Solis was diagnosed with cancer in 2012. He announced his retirement on July 26. He said then: “I know I have cancer; it’s contained, but it’s not going away. I could have months; I could have 10 years; I could have 20.”
After he retired, Solis returned to Las Cruces to spend time with his family. He could boast a long and productive career in law enforcement. He started as a deputy with the El Paso County Sheriff’s Department. In the military, he served with the military police, later moving on to the Army’s Investigation Division.
He [auth] spent 21 years with the U.S. Marshals Service. He was an inspector of the Witness Protection Program. Solis worked his way up the ranks until he became assistant director of the Investigative Services. He oversaw all investigative matters. Solis then was assigned to be the assistant director of Prisoner Services. In 1987, he was nominated by Sen. Pete Domenici as the Presidential Marshal for the District of New Mexico. The appointment was confirmed by then- Pres. Ronald Reagan and served until 1992. When Solis took over the post, New Mexico was known in Washington as Area 51 since so little was known about it.

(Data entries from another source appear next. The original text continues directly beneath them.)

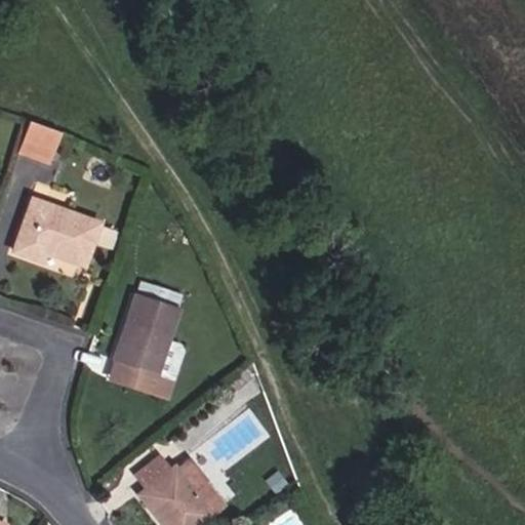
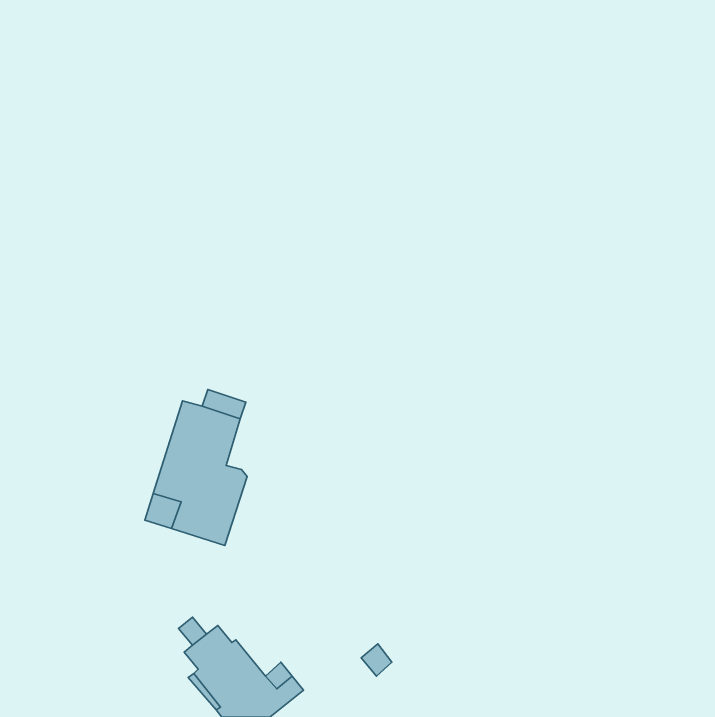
building: [18,121,60,163] -> none
building: [14,199,113,264] -> none

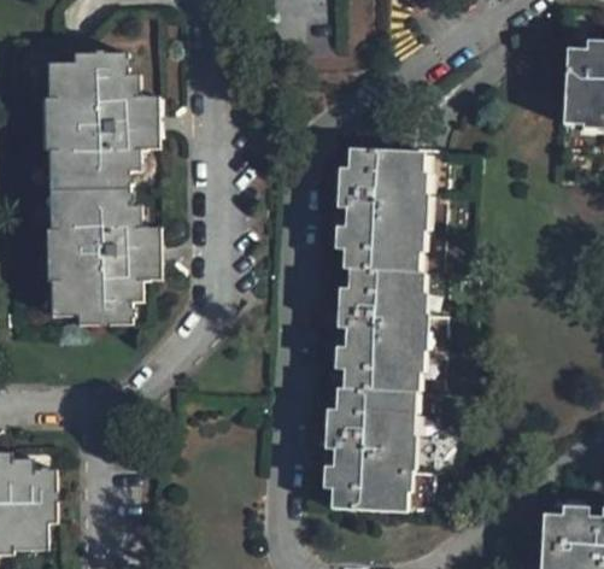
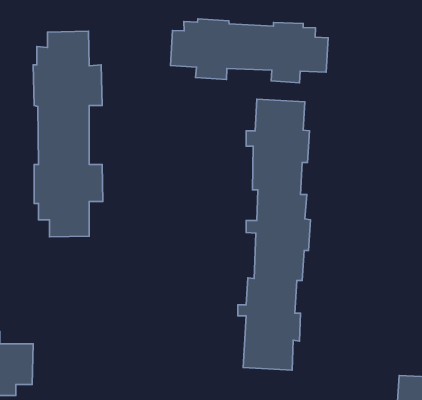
building: none -> [170,19,328,83]

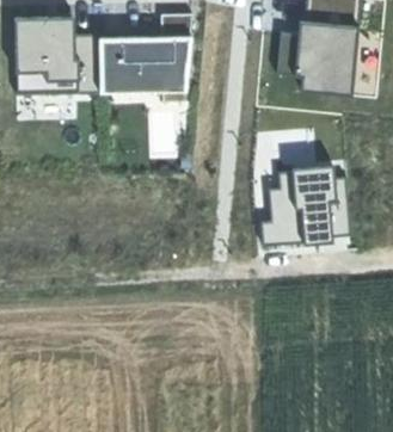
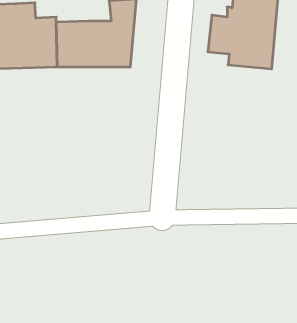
building: [263,167,352,243] -> none

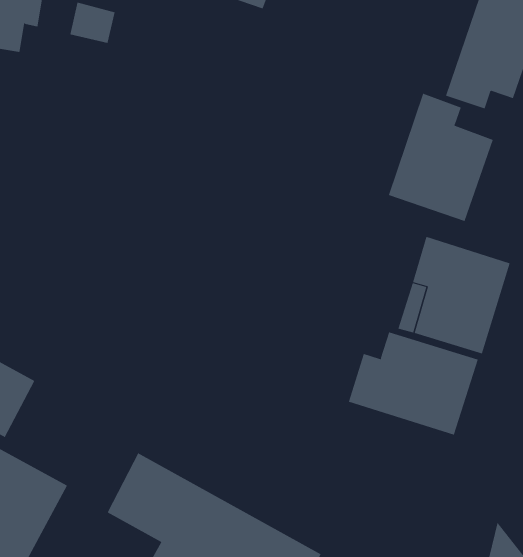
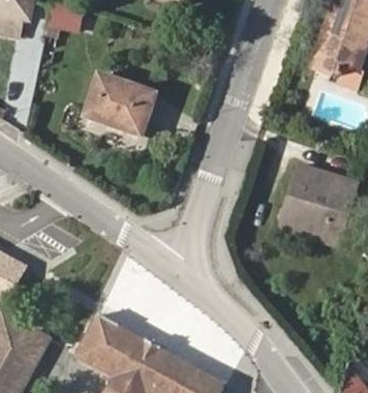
building: [388,93,494,222] -> none
building: none -> [85,74,155,135]
building: [348,331,478,435] -> none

After he retired from the Marshals Service, he moved into the area of correction as administrator of Doña Ana County Detention Center. Solis got to know Gov. Susana Martinez when she was district attorney in Las Cruces and he was the jail administrator. He worked as interim secretary of the Department of Corrections early in her administration. His primary duty was to select a permanent successor for the Department of Correction, Gregg Marcantel.
One of Solis’ goals when he became chief of the Roswell Police Department was to increase community involvement. He felt that the town hall meetings held by the Hispano Chamber of Commerce and programs for Roswell Chamber of Commerce and the Chaves County Republican Women revealed progress in this area. “It’s important to get input from the community.”
Solis proposed the budget to the city to obtain the new computer system that dragged the RPD into the 21st century. In a previous interview he told the Daily Record: “Whole forests are dying for our records department.” Later he refused to take credit. “We did it. I wasn’t the only person involved in the project.”
The city fathers said he will be missed. “Al contributed to our community. He was in law enforcement for years and contributed greatly wherever he served. Our hearts go out to his family,” said Mayor Del Jurney
City Administrator Larry Fry said that he was saddened to hear about the death and his sympathy goes out to the family. “Certainly we were very appreciative of the work he did for the community.”
Deputy Chief Phil Smith acted as spokesman for the department when it came time for the City to say farewell. “I have worked in law enforcement for years, but I had to travel 2,200 miles to meet a man like Al Solis.”